Both IO and exceptions can be denoted as a monad. What this means is that a function inside the programming language, A -> B, can actually be denoted by a mathematical function of the signature [[A]] -> M [[B]], for some monad M. For example, if we are dealing with the exception monad, M would be _ + Exception.

A language such as Java implicitly executes in the IO + exception monad. However, the monad can also be exposed to the programmer as an ordinary data type, which is what Haskell does. When people talk about the tradeoff of exceptions versus Result<T, E>, or the tradeoff between preemptive concurrency and async/await, they are really talking about the tradeoff between making the monad implicit or explicit. (A language where all functions may throw is like one where all functions implicitly return Result<T, E>. A language where all functions may be preempted is like one where all functions are implicitly async, and all function calls are implicitly await points.)

The theoretical technique of using monads to model the implicit effects of a programming language was pioneered by Eugenio Moggi, and the idea of making them explicit to the programmer was pioneered by Philip Wadler.

Something else to think about is how monads stack. For example, how would you handle functions that are both async/await and throw exceptions? Does the answer change when the monad is implicit (e.g. throwing exceptions) or explicit (e.g. returning a result)?

[spankalee]

That Midori article looks great, I'll give that a closer read. I actually used to work with Bob, and am familiar with the (wonderful!) function color article.

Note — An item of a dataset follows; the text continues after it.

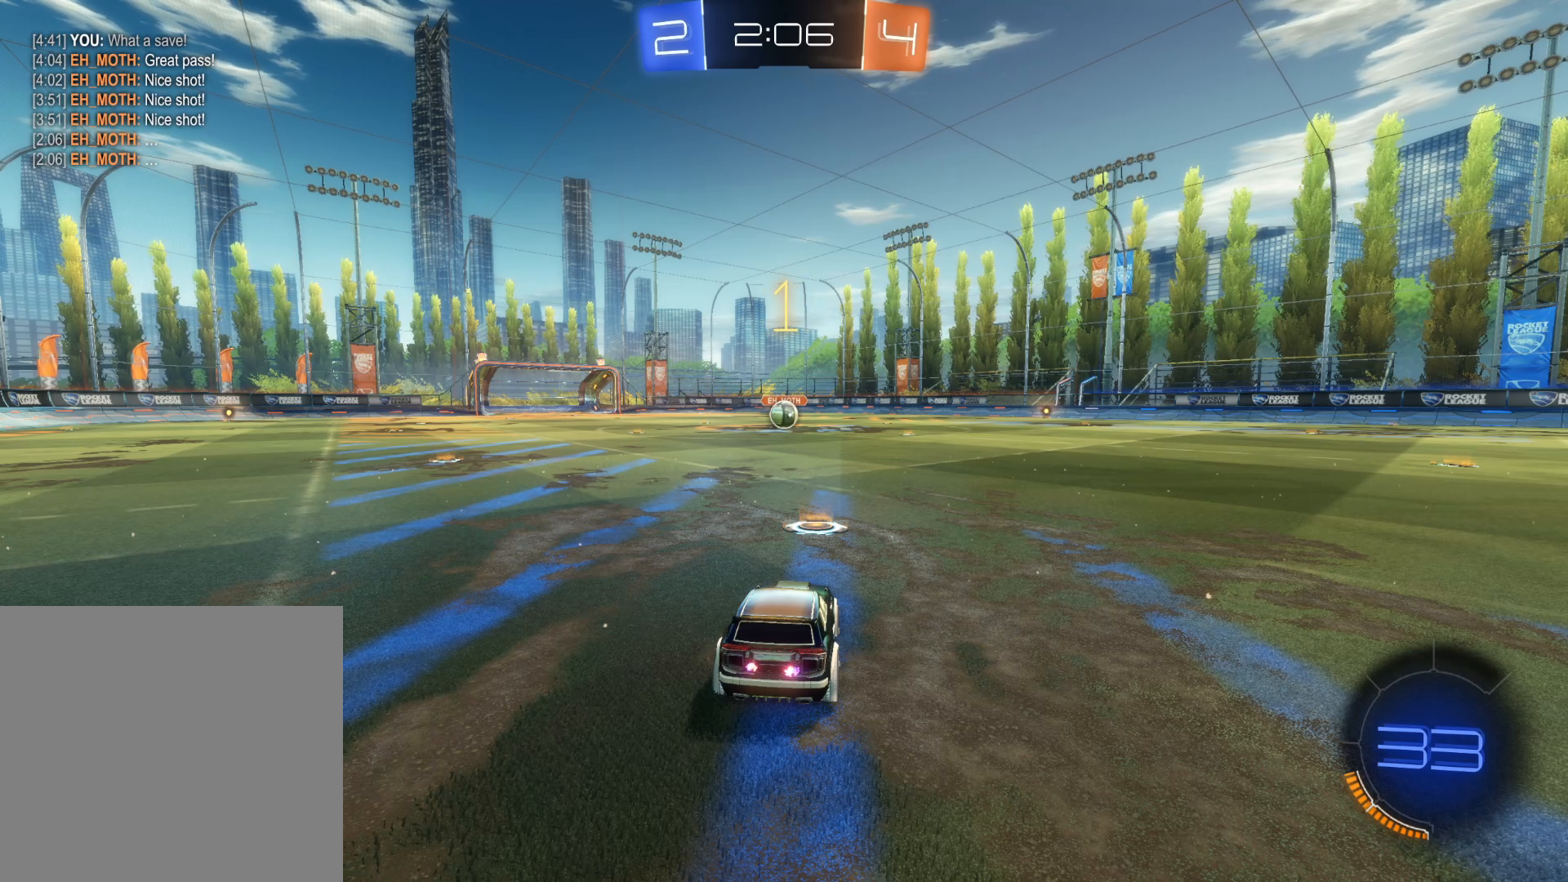
{"buttons": ["CIRCLE", "R2"], "left_stick": "center", "right_stick": "center", "events": []}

I think my biggest question might be addressed in the Midori article: with things like bounds checks and checked casts you already have exceptions (or panics), so should you have a way to capture them anywhere on the stack? Are they recoverable in some programs? So should you have try/catch even if you try to make most errors return values?

Another set of questions I have is around reified stacks. Once you have features like generators and async functions, and can switch stacks around, you're most of the way to resumable exceptions. I don't yet fully grok how code as the resume site is supposed to deal with a resume, but maybe resumable exceptions are a reason to keep them.

[hutao]

I'd never heard of "resumable exceptions" before, so I searched them up [1][2]. Is this another name for the language feature called "effect handlers" in OCaml 5?

[1] https://osa1.net/posts/2024-11-04-resumable-exceptions.html

[2] https://softwareengineering.stackexchange.com/questions/8033...

[spankalee]

Yes, afaiu at least, effects and resumable exceptions are nearly the same, and you can implement one with the other.

[tome]

Pretty much every language has a form of resumable exception known as a "function call". It's hard for me to understand why no one in the algebraic effects/effect handlers community has noticed this yet.

[hutao]

This is the difference between functions and effect handlers, to my understanding:

Functions map inputs to outputs, with a type signature that looks like A -> B. Functions may be composed, so if you have f: A -> B and g: B -> C, you have gf: A -> C. Function composition corresponds with how "ordinary" programming is done by nesting expressions, like g(f(x)).

Sometimes, the function returns something like Option<B> or Future<B>. "Ordinary" function composition would expect the subsequent function's input type to be Future<B>, but frequently you need that input to have type B. Therefore, optionals or futures require "Kleisli composition," where given f: A -> Future<B> and g: B -> Future<C>, you have gf: A -> Future<C>. Kleisli composition corresponds with "monadic" programming, with "callback hell" or some syntactic sugar for it, like:

    let y = await f(x);
    g(y)

Effect handlers allow you to express the latter, "monadic" code, in the former, "direct style" of ordinary function calls.